O AGENTE SECRETO (THE SECRET AGENT)
2025 | Dir. Kleber Mendonça Filho | 161 Minutes
"We need to protect what we still have."
2025 | Dir. Kleber Mendonça Filho | 161 Minutes
"We need to protect what we still have."
In 1977, a former professor travels to Recife during the carnival holiday. He plans to flee Brazil with his young son, but not before making a desperate attempt to retrieve government files on his late mother to preserve his fleeting memory of her. Meanwhile, a powerful enemy from his past is determined to see him dead.
Authentically staged and filmed to visually resemble a 1970s political thriller, the subject of Kleber Mendonça Filho's The Secret Agent is far from a cunning spy but he must conduct himself like one while under constant threat in a world turned upside down. The picture disturbingly depicts the casual tyranny of the Brazilian military dictatorship active during its period setting through the normalized corrupt behavior of local policemen as well as hired assassins carrying about their business openly. Though it often plays like a romp, with a wealth of snappy dialogue and skewering humor, the palpable paranoia that lingers on nearly every frame exudes an inescapable feeling of stifling unease.

_____

> _List of tasks_
A – From the film page's plot summary that begins "In 1977," list every person connected to the former professor.
B – Rewrite the film page from "Authentically staged and" to "of stifling unease.", swapping "spy" for "operative".
C – According to the film page, which city does the former professor travel to during the carnival holiday?

> _Dataset extract_
_____

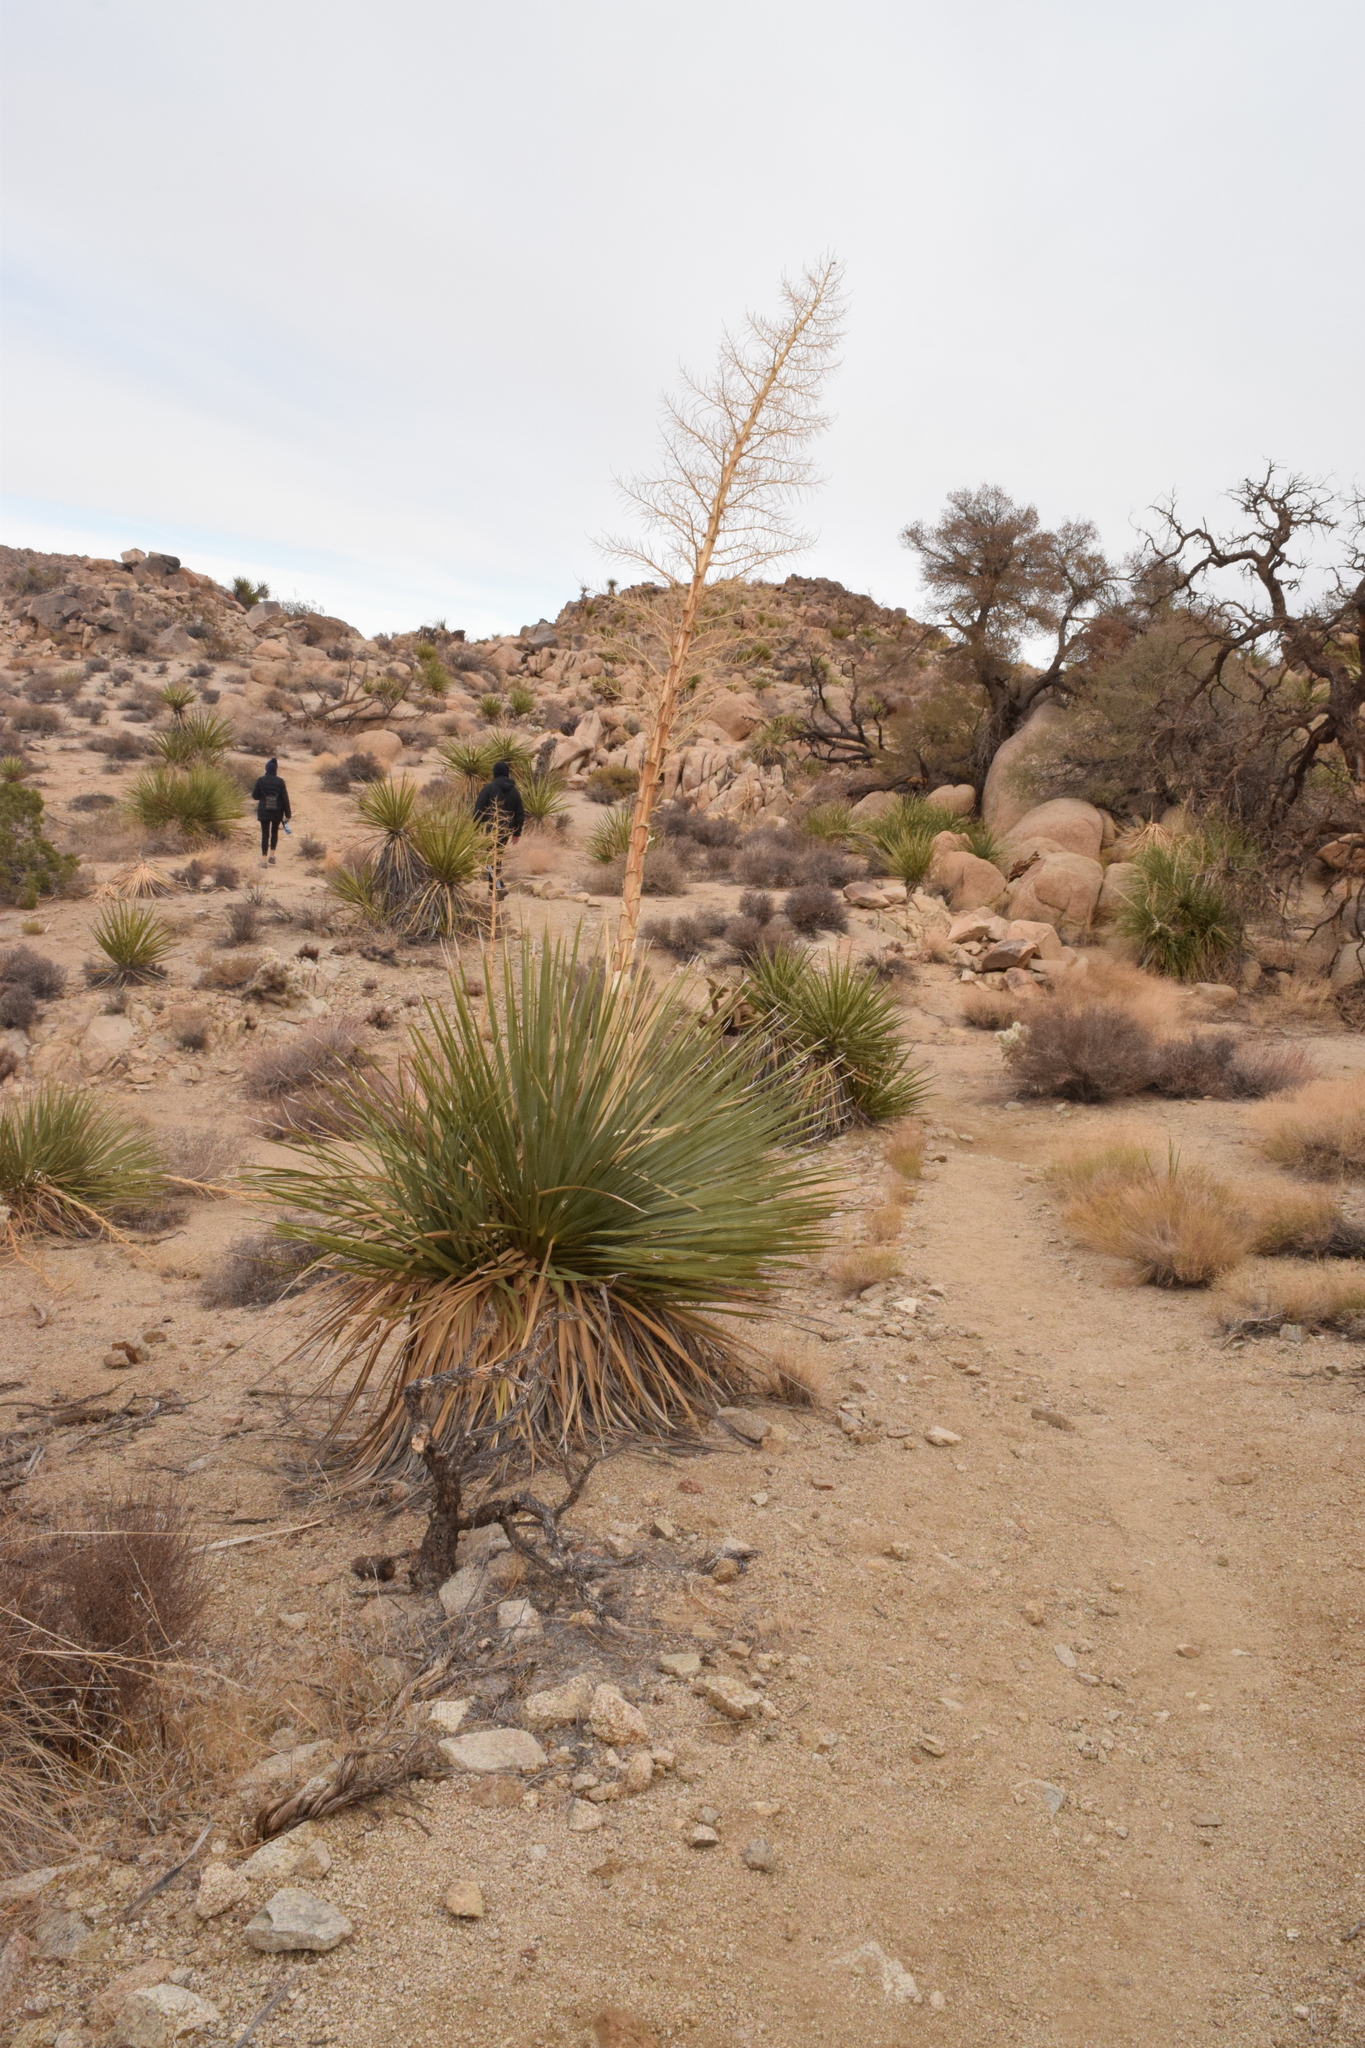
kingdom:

_____

> _Full answers_
A – His young son, his late mother, and a powerful enemy from his past.

B –
Authentically staged and filmed to visually resemble a 1970s political thriller, the subject of Kleber Mendonça Filho's The Secret Agent is far from a cunning operative but he must conduct himself like one while under constant threat in a world turned upside down. The picture disturbingly depicts the casual tyranny of the Brazilian military dictatorship active during its period setting through the normalized corrupt behavior of local policemen as well as hired assassins carrying about their business openly. Though it often plays like a romp, with a wealth of snappy dialogue and skewering humor, the palpable paranoia that lingers on nearly every frame exudes an inescapable feeling of stifling unease.

C – Recife.